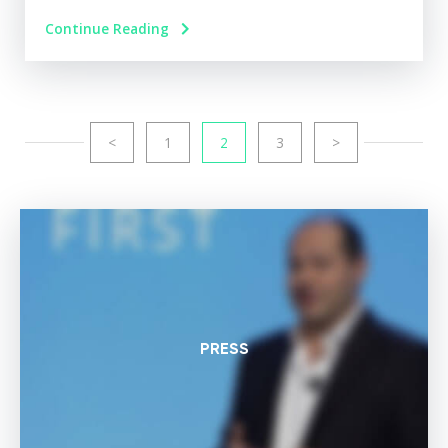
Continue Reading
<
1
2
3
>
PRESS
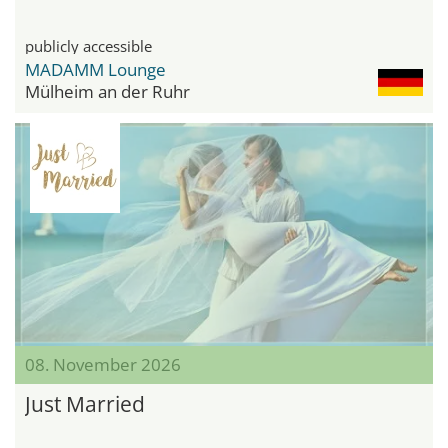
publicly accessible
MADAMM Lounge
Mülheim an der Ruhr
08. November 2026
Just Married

#####

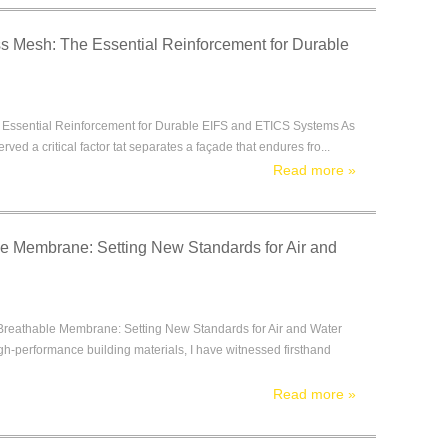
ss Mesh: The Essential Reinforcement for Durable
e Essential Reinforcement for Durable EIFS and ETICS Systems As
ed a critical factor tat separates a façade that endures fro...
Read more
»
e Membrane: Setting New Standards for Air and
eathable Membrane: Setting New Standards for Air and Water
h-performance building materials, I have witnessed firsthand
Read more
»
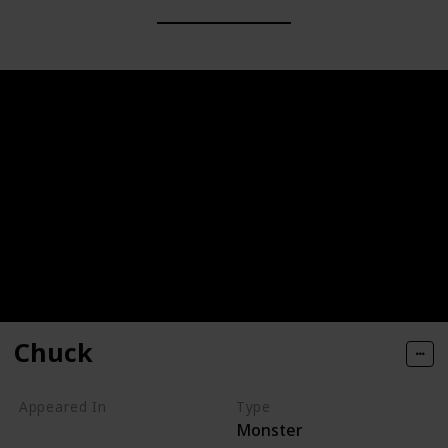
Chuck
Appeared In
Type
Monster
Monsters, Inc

#####

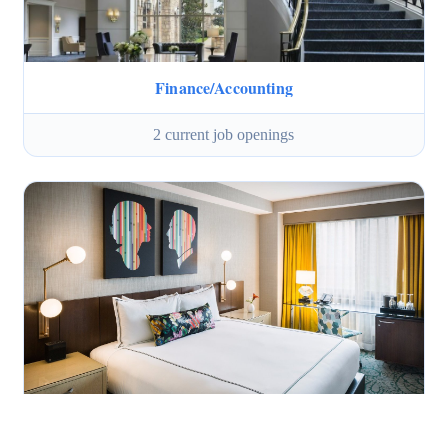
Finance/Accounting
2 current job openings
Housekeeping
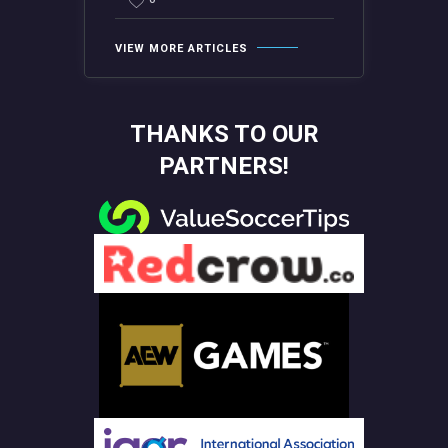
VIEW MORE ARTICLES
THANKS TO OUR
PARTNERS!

#####

WHAT THE TASK ASKS => Go line by line through the data and copy any that contain "Essential".

REPLY =>
ss Mesh: The Essential Reinforcement for Durable
e Essential Reinforcement for Durable EIFS and ETICS Systems As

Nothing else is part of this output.